Linux Kernel: Linux 5.7, Linux Security and Intel Gen9 Graphics On Linux

  • AMD Sensor Fusion Hub Laptop Driver Unlikely To Land For Linux 5.7

    While we were hoping to see the AMD Sensor Fusion Hub driver introduced in Linux 5.7 for improving the AMD Ryzen Linux laptop experience, that now looks quite unlikely. This driver has been sought after by AMD Linux laptop customers since 2018 for supporting the accelerometer, gyroscopic sensors, and other functionality on modern AMD laptops, similar to the Intel Sensor Hub. Patches for the AMD Sensor Fusion Hub (AMD-SFH) driver for Linux were posted in January and underwent a few rounds of review.
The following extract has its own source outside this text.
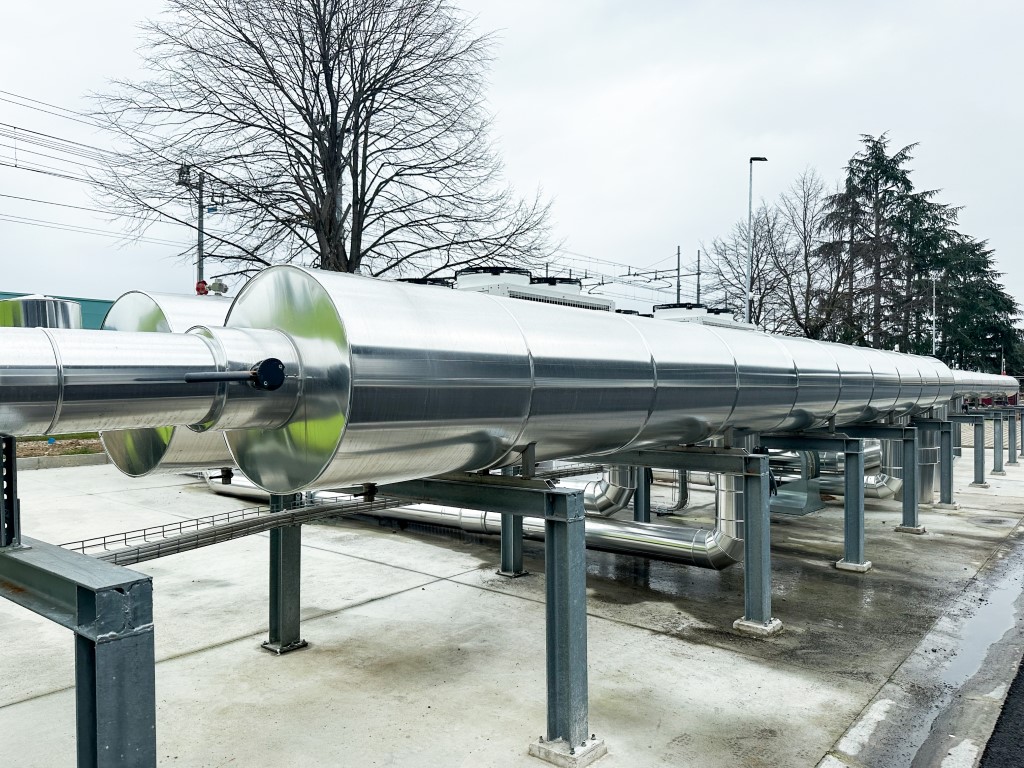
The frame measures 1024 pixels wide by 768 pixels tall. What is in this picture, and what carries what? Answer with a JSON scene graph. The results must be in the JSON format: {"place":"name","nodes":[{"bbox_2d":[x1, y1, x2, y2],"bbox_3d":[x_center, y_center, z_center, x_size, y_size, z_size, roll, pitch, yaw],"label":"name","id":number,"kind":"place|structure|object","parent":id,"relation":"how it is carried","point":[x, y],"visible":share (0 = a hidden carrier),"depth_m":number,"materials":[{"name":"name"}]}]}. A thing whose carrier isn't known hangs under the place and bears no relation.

  • Amazon Engineer's Patch For Flushing L1 Cache On Context Switching Revved

    Earlier this month there was the proposal by a Linux kernel engineer for Amazon to flush the L1 data cache on context switches as another safeguard against the ever increasing CPU vulnerabilities. The motivation for flushing the L1d cache on context switches is driven as a result of Intel's data sampling vulnerabilities and this safeguard would be an opt-in feature for those paranoid about system security. Flushing the L1 cache would ensure the data is not being snooped or leaked following a context switch but with all of the cache flushing could significantly hamper the system performance.

  • HDR Display Support Coming To Some Intel Gen9 Graphics On Linux

    For the very common Intel "Gen9" graphics found on pretty much all current pre-Icelake hardware that is available through retail channels, high dynamic range (HDR) display support could soon be enabled under Linux for a subset of devices.